Hammer and Bolter 15
Page 3
Nisroc entered the inner sanctum to find Amaru poring over the main data console. The Techmarine had nano-wires and connective fibres plugged into every available data jack.
‘Brother Atoc?’ Barbelo had his back to the door and spoke without turning around, his gaze fixed on a wall-mounted viewer.
‘His duty is at an end.’ Nisroc touched a hand to his narthecium. ‘His gene-seed survives. His death served its purpose.’
Barbelo turned to face the Apothecary, pausing before he spoke. ‘And his body?’
‘His–’ Nisroc faltered. Bodies, where were the bodies?
‘Micos,’ the other Flesh Tearer snapped his shoulders back at the sergeant’s summons. ‘Return Atoc’s corpse to the Stormraven, his weapon too.’
‘Bodies,’ the word tumbled from Nisroc’s lips.
‘What is it, Apothecary?’ the grille mouthpiece of Barbelo’s helmet did little to filter his annoyance.
Nisroc cast his gaze around the chamber. Harahel’s armour was pitted and scared. Maion’s cuisse was fractured. The dismembered bodies of traitors were strewn around the floor, a madman’s mosaic. ‘Where are the other bodies?’ Nisroc repeated the question straining at his mind.
‘What?’
‘There were ten of our brothers stationed here. We have found only one, Brother Haamiah. Where are the others? There was no trace of them on the lower levels or here in the sanctum. They must be somewhere.’

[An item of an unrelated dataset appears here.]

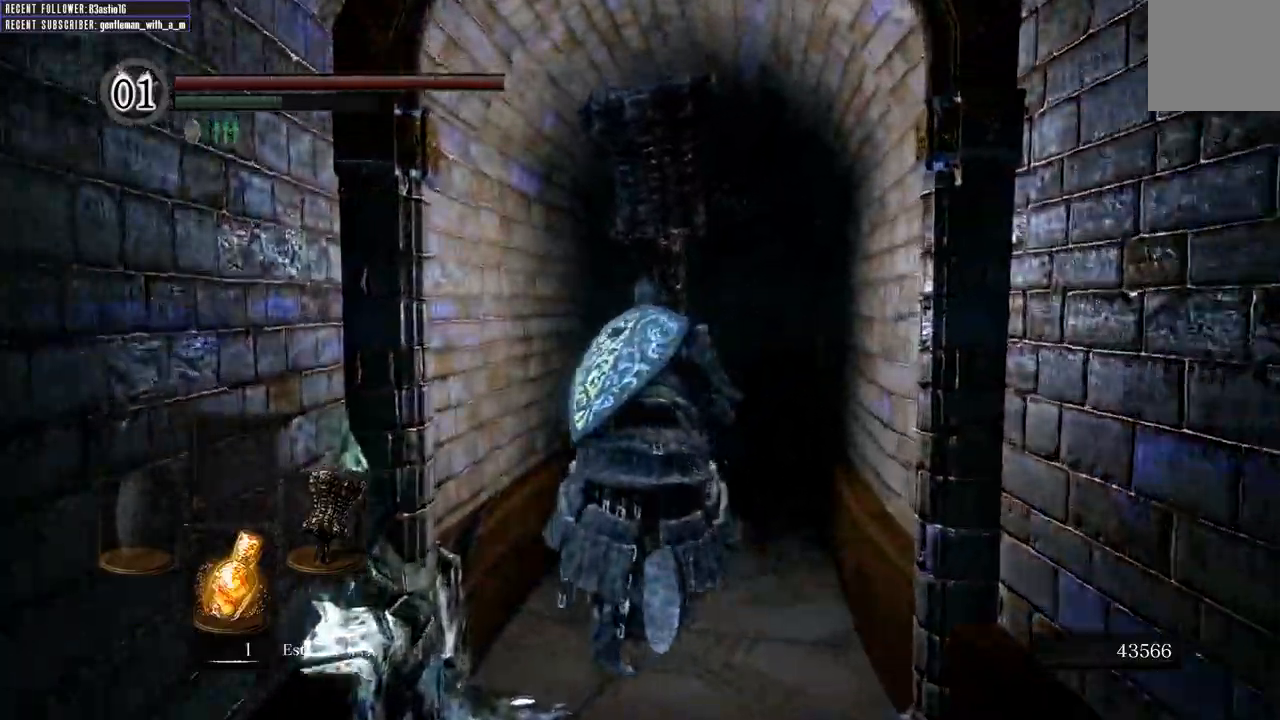
{"dt_ms": 500, "buttons": ["B"], "left_stick": "up", "right_stick": "center", "events": [[317, "right_stick", "up-right"], [367, "right_stick", "center"]]}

‘I agree with you brother, it is an oddity. But we do not have the time,’ Barbelo turned back to the monitor, ‘the enemy advances from all sides. Their vanguard will contact us in thirty-eight minutes.’
‘Then we must make the time. We must find them. We must retrieve their gene-seed and honour their deaths.’
‘And what if they are not here? What if they are as ash, carried from here by the blasted storm?’
Barbelo’s tone brooked no discussion but Nisroc persisted. ‘Then we shall mourn their loss and the loss of their gift. But we must first check everywhere. We must be sure.’
Barbelo turned to face Nisroc, his poise threatening. ‘The enemy outnumbers us thousands to one.’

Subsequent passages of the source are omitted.